Uma trilha desconhecida para nós, portanto sem planejamento, mas vencida por quase todos, Hsu, Marcelo, Marivaldo e Adagmar, que chegaram a pedalar algo em torno dos 92 km, muito chão num dia só, considerando os obstáculos, as subidas, o frio, o sol, enfim, a má alimentação e cerca de 4 horas dirigindo, de Aracaju até Garanhuns.

Seja como for, foi um dia maravilhoso, mais um... Chegamos ao hotel por volta das 8 e meia de uma noite bem gostosa, a ser dormida com muitos sonhos, deglutida em só descanso, pois dia seguinte mais rumores, pedais em ciclos pelos caminhos, que Adagmar cheio de orgulho, nos mostrava e contava a História, sua história como povo...

Essa parte fica para depois...

* * *

Um comentário:

  1. Ótimo texto do primeiro dia Paulo!

    Rachei de rir com a resposta de Dona Nancy!!!

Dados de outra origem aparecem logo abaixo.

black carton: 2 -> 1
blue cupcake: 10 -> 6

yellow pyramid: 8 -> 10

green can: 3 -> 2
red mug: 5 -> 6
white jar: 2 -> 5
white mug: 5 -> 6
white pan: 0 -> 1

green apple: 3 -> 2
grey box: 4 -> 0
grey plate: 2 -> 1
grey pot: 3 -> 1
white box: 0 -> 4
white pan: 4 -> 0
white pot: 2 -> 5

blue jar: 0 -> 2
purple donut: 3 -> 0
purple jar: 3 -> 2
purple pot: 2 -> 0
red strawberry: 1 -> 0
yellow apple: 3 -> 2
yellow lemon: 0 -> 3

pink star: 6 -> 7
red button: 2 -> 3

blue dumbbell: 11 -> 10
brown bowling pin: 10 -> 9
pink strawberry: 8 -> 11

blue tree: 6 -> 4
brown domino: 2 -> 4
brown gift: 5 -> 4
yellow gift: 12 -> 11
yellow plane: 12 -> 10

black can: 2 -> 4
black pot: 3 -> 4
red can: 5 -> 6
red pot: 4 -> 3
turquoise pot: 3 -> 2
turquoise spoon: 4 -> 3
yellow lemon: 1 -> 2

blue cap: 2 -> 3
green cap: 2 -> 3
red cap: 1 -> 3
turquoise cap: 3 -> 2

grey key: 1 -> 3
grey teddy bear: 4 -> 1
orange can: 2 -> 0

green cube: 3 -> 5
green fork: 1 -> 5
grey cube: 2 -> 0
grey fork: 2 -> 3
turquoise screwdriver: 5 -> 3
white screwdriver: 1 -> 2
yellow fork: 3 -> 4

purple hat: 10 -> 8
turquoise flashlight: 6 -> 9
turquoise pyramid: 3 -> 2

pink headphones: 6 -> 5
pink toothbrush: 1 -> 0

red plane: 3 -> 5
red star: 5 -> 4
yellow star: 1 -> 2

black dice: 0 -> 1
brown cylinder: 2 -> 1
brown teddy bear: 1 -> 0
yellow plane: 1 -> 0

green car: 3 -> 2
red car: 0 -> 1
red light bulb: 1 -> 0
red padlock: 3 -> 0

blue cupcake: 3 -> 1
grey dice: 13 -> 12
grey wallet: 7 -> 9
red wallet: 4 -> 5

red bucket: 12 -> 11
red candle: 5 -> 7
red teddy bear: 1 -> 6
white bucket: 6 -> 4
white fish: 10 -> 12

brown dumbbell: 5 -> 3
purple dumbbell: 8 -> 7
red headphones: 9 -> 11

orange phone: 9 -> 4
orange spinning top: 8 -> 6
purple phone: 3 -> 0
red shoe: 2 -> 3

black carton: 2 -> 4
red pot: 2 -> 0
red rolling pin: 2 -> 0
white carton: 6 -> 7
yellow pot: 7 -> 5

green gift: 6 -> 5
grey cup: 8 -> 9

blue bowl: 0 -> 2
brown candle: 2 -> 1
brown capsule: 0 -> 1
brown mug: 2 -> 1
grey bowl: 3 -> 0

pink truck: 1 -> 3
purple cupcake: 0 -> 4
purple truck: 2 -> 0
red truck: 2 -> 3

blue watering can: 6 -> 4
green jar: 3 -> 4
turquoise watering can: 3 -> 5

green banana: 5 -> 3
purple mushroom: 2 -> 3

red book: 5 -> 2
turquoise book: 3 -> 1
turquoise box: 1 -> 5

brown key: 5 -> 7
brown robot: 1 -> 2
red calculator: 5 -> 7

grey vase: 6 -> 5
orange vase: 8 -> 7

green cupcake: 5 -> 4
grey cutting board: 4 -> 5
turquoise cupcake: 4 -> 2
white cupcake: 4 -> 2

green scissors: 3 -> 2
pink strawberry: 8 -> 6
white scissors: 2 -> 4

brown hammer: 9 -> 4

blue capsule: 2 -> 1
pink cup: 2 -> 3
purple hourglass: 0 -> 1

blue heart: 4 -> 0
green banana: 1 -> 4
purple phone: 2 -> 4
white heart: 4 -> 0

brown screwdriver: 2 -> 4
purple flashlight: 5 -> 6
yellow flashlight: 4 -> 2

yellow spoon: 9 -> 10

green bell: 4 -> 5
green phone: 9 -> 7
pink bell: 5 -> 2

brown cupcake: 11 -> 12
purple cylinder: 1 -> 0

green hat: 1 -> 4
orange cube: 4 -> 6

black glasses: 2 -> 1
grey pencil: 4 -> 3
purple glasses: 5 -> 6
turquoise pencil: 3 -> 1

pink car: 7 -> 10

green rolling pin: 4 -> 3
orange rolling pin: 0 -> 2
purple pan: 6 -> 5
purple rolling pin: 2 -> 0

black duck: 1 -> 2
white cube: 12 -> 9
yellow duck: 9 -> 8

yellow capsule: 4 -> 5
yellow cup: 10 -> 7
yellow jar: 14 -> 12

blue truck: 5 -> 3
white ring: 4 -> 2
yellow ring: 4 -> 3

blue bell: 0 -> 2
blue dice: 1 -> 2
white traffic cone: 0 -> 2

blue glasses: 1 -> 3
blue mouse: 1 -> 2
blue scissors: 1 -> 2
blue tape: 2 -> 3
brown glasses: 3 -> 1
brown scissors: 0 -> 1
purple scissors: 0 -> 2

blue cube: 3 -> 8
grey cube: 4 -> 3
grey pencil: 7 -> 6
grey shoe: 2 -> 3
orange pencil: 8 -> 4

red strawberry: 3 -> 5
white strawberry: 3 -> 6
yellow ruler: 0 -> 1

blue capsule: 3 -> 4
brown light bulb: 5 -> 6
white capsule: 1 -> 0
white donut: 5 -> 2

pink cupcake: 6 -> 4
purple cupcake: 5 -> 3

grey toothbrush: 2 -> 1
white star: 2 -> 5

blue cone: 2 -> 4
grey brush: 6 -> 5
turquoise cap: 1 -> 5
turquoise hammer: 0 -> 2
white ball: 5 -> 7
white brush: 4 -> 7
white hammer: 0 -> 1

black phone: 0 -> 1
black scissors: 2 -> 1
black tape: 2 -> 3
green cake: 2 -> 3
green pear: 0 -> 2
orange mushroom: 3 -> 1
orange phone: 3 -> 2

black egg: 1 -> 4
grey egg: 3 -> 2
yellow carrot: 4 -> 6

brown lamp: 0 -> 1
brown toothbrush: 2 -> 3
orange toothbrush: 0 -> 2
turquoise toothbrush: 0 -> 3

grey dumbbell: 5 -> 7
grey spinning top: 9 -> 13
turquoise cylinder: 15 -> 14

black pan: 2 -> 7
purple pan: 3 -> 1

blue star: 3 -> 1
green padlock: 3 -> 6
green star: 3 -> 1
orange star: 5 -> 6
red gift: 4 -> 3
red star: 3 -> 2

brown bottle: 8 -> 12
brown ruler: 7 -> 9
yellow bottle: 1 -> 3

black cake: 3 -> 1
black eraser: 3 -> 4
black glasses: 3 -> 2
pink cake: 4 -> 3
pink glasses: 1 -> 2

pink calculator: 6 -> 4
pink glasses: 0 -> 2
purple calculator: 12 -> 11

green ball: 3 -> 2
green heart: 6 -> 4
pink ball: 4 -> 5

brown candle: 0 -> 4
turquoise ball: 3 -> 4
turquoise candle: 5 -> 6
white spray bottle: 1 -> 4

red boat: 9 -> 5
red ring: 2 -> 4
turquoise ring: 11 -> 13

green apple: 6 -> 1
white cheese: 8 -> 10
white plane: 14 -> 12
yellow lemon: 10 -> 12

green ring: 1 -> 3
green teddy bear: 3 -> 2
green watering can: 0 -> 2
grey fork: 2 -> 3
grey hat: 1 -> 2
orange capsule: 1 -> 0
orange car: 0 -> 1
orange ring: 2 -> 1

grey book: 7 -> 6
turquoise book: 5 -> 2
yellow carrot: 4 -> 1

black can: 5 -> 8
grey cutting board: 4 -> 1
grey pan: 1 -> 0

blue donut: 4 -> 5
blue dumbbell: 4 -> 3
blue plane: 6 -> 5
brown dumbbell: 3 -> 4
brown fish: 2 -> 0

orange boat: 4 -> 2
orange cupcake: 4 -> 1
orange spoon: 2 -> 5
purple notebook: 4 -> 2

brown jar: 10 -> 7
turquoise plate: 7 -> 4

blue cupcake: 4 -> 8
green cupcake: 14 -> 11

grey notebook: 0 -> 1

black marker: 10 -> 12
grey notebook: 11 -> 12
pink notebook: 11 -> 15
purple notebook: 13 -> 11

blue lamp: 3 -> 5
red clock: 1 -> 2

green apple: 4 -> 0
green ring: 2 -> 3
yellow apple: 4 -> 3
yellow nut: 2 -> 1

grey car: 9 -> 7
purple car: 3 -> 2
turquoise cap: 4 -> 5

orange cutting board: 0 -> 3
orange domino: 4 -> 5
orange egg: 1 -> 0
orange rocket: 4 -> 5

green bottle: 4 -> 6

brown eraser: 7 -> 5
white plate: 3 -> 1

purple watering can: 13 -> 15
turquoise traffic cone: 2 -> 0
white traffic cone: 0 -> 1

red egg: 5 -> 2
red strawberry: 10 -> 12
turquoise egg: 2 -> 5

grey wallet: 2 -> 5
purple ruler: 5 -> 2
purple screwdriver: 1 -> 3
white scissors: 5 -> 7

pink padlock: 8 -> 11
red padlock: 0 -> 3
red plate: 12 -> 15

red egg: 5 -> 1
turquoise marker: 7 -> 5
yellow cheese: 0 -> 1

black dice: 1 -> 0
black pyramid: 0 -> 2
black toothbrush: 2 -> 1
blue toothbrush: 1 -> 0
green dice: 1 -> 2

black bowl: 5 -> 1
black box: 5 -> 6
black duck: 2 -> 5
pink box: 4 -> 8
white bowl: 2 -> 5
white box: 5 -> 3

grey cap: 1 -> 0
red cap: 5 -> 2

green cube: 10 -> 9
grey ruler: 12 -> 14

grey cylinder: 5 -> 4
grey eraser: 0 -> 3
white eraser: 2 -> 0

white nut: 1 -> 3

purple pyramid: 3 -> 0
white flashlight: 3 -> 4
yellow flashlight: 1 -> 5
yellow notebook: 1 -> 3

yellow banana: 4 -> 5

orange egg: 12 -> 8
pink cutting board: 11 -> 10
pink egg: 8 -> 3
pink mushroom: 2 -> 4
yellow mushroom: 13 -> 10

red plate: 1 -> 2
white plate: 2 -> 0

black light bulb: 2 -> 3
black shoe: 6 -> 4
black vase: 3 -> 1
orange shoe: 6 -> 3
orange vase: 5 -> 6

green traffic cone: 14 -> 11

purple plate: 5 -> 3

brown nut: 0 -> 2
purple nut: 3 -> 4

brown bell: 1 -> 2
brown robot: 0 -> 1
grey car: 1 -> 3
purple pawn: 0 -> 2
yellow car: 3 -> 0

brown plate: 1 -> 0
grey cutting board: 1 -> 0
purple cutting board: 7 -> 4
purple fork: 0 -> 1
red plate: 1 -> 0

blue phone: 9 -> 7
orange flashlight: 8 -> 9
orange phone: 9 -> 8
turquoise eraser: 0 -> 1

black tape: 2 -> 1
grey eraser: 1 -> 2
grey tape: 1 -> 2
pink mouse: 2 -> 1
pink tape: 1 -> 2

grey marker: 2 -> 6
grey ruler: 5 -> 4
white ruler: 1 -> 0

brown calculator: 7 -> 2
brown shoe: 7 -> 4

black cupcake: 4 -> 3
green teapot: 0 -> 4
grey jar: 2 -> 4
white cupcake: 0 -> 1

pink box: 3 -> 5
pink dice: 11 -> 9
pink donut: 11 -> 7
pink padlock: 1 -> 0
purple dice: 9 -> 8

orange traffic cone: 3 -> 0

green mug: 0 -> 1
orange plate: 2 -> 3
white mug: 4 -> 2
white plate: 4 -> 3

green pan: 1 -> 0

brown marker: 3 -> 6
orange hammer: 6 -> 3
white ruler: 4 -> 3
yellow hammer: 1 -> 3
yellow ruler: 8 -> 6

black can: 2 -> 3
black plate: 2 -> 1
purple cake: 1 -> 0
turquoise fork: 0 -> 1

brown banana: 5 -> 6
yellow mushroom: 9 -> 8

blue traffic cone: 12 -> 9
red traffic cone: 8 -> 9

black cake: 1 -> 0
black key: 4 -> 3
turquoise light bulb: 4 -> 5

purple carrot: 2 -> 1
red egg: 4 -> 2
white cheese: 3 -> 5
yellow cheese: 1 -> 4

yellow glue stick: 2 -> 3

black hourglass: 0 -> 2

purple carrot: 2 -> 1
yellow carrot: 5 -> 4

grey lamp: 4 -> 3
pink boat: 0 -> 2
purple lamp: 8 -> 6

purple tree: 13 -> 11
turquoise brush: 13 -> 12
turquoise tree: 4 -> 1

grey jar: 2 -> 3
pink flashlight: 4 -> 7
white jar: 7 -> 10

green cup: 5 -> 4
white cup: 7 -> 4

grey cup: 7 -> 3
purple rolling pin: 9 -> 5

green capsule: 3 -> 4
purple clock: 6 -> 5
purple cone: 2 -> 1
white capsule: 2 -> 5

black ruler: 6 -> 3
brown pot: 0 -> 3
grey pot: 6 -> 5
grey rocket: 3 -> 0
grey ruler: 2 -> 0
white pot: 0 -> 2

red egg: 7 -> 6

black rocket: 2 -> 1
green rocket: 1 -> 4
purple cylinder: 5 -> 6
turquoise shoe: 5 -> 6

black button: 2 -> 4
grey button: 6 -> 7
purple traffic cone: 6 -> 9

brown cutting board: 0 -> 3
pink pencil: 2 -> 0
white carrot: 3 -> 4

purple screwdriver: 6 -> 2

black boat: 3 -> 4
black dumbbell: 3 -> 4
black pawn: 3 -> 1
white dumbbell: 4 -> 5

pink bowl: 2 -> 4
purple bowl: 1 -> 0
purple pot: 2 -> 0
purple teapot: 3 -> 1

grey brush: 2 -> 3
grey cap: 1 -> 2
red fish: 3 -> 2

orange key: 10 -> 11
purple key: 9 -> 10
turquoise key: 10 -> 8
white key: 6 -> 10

    Teve um episódio legal do primeiro dia que gostaria de comentar. Quando voltávamos, logo após pegarmos o asfalto, já era noite, fazia frio, eu e Ricardo estávamos bem adiantados e sozinhos num breu danado, então falei com ele: -Hsu, vamos esperar um pouco o pessoal, pois está perigoso para nós esta estrada vazia e sem acostamento, e ele respondeu: - É mesmo, vamos só terminar de subir essa ladeirinha que agente pára. Era muito escuro e nossas lanternas não mostravam que essa ladeirinha tinha 6kms. Depois rimos bastante deste episódio!